Decoding Data: An Introduction to Descriptive Statistics with the Ames Housing Dataset

By Vinod Chugani on March 28, 2024 in Data Science 0

In this enlightening journey through the myriad lanes of Ames properties, we shine our spotlight on Descriptive Statistics, a cornerstone of Data Science. The study of the Ames properties dataset provides a rich landscape for implementing Descriptive Statistics to distill volumes of data into meaningful summaries. Descriptive statistics serve as the initial step in data analysis, offering a concise summary of the main aspects of a dataset. Their significance lies in simplifying complexity, aiding data exploration, facilitating comparative analysis, and enabling data-driven narratives.

As we delve into the Ames properties dataset, we’ll explore the transformative power of Descriptive Statistics, distilling vast volumes of data into meaningful summaries. Along the way, we’ll elucidate the nuances of key metrics and their interpretations, such as the implications of the average being greater than the median in terms of skewness. Join us on this analytical expedition, unraveling the intricate stories embedded within the data tapestry of Ames properties.

Let’s get started.

Decoding Data: An Introduction to Descriptive Statistics with the Ames Housing Dataset
Photo by lilartsy. Some rights reserved.

Overview

This post is divided into three parts; they are:

Fundamentals of Descriptive Statistics
Data Dive with the Ames Dataset
Visual Narratives

Fundamentals of Descriptive Statistics

This post will show you how to make use of descriptive statistics to make sense of data. Let’s have a refresher on what statistics can help describing data.

Central Tendency: The Heart of the Data

Central tendency captures the dataset’s core or typical value. The most common measures include:

Mean (average): The sum of all values divided by the number of values.
Median: The middle value when the data is ordered.
Mode: The value(s) that appear most frequently.

Dispersion: The Spread and Variability

Dispersion uncovers the spread and variability within the dataset. Key measures comprise:

Range: Difference between the maximum and minimum values.
Variance: Average of the squared differences from the mean.
Standard Deviation: Square root of the variance.
Interquartile Range (IQR): Range between the 25th and 75th percentiles.
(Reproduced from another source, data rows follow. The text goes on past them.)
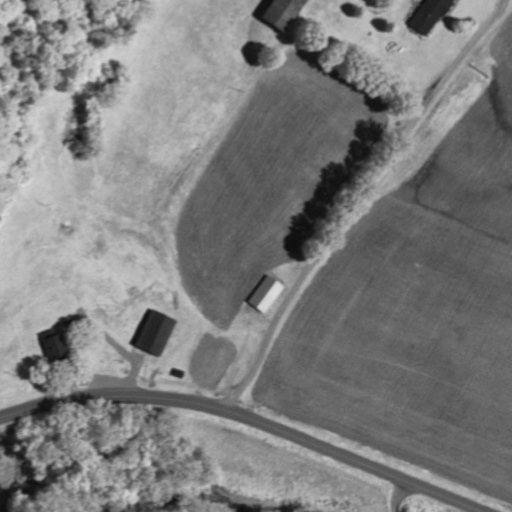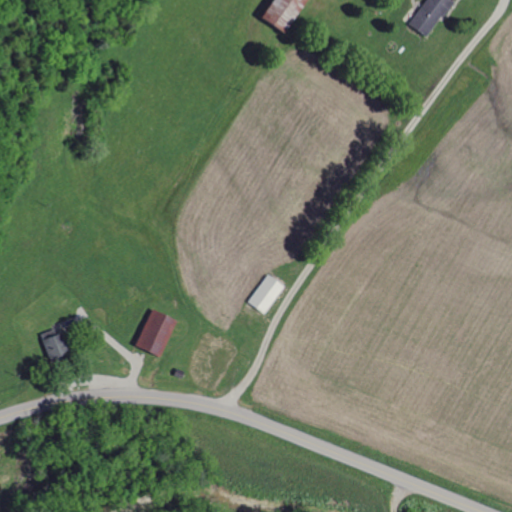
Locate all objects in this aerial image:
building: (276, 13)
building: (426, 15)
road: (358, 202)
building: (262, 294)
building: (151, 333)
building: (51, 346)
road: (245, 419)
road: (397, 496)
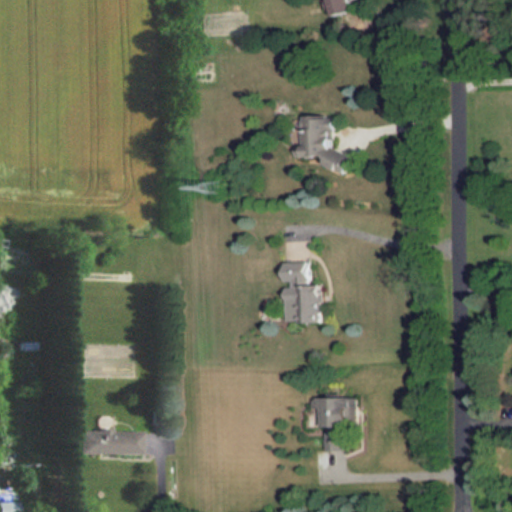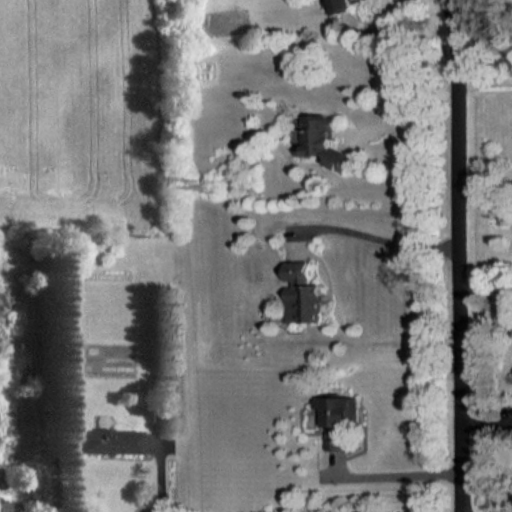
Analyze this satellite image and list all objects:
building: (341, 7)
building: (341, 7)
road: (488, 83)
crop: (77, 115)
road: (408, 124)
building: (323, 141)
building: (325, 144)
power tower: (218, 189)
road: (382, 236)
road: (465, 255)
building: (306, 290)
road: (488, 290)
building: (307, 294)
building: (97, 357)
building: (340, 417)
building: (337, 418)
road: (490, 418)
building: (110, 441)
building: (107, 445)
road: (149, 445)
road: (156, 471)
road: (395, 474)
building: (7, 506)
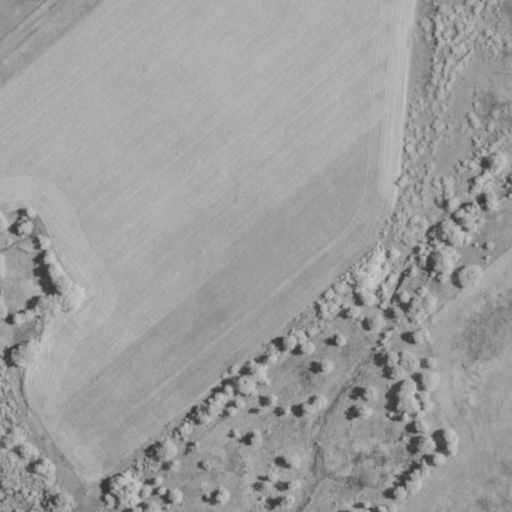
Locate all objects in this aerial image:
road: (31, 27)
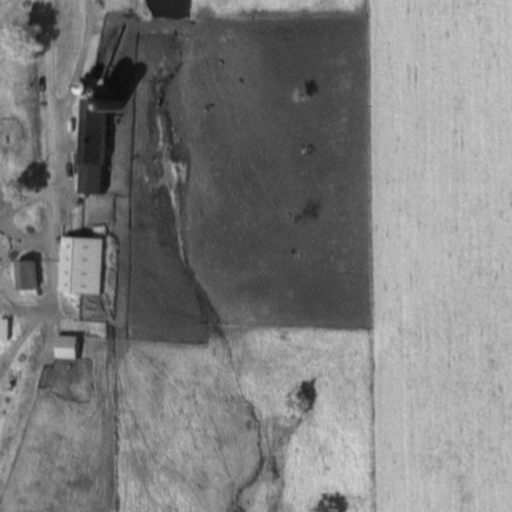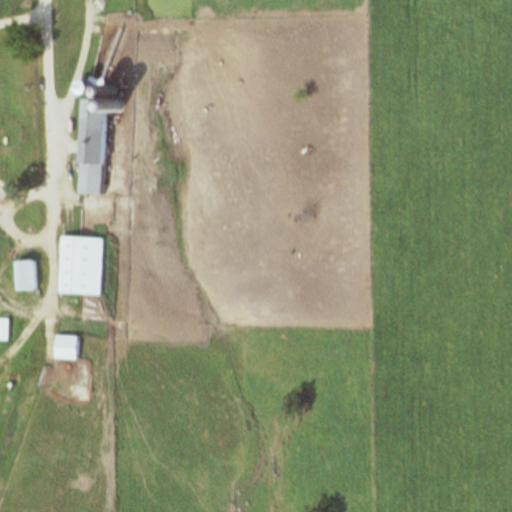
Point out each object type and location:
building: (104, 146)
building: (90, 265)
building: (34, 275)
building: (75, 347)
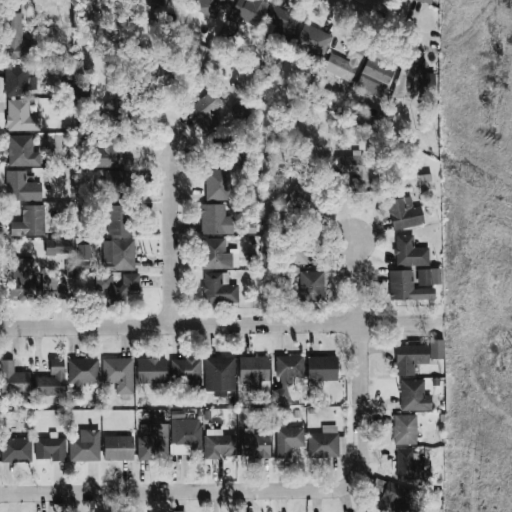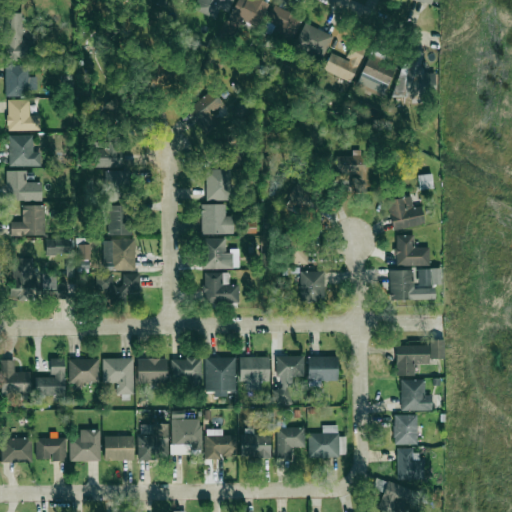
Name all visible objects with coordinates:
building: (422, 0)
building: (212, 6)
building: (247, 12)
road: (377, 19)
building: (283, 22)
building: (14, 35)
building: (313, 40)
building: (344, 64)
building: (414, 75)
building: (376, 76)
building: (18, 80)
building: (115, 107)
building: (206, 111)
building: (21, 116)
building: (22, 151)
building: (106, 154)
building: (353, 169)
building: (426, 181)
building: (217, 184)
building: (21, 187)
building: (404, 213)
building: (118, 219)
building: (215, 219)
building: (29, 221)
road: (167, 225)
building: (59, 246)
building: (83, 251)
building: (410, 252)
building: (298, 253)
building: (118, 254)
building: (218, 254)
road: (355, 281)
building: (22, 284)
building: (414, 284)
building: (53, 286)
building: (117, 286)
building: (311, 286)
building: (218, 288)
road: (222, 324)
building: (437, 348)
building: (410, 358)
building: (322, 368)
building: (151, 370)
building: (82, 371)
building: (253, 371)
building: (186, 372)
building: (118, 373)
building: (287, 374)
building: (219, 375)
building: (13, 379)
building: (52, 380)
building: (414, 395)
building: (405, 429)
building: (185, 436)
building: (288, 440)
building: (153, 443)
building: (255, 443)
building: (326, 443)
building: (218, 444)
building: (85, 446)
building: (50, 448)
building: (118, 448)
building: (16, 449)
building: (409, 464)
road: (256, 491)
building: (395, 495)
building: (179, 511)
Shape and Position: The Contour and Landmarks of Data

Shape and Position reveal the dataset’s distributional form and critical markers, characterized by the following measures:

Skewness: Asymmetry of the distribution. If the median is greater than the mean, we say the data is left-skewed (large values are more common). Conversely, it is right-skewed.
Kurtosis: “Tailedness” of the distribution. In other words, how often you can see outliers. If you can see extremely large or extremely small values more often than normal distribution, you say the data is leptokurtic.
Percentiles: Values below which a percentage of observations fall. The 25th, 50th, and 75th percentiles are also called the quartiles.

Descriptive Statistics gives voice to data, allowing it to tell its story succinctly and understandably.

Kick-start your project with my book The Beginner’s Guide to Data Science. It provides self-study tutorials with working code.

Data Dive with the Ames Dataset

To delve into the Ames dataset, our spotlight is on the “SalePrice” attribute.

# Importing libraries and loading the dataset
import pandas as pd
Ames = pd.read_csv('Ames.csv')

# Descriptive Statistics of Sales Price
sales_price_description = Ames['SalePrice'].describe()
print(sales_price_description)

# Importing libraries and loading the dataset

import pandas as pd

Ames = pd.read_csv('Ames.csv')

# Descriptive Statistics of Sales Price

sales_price_description = Ames['SalePrice'].describe()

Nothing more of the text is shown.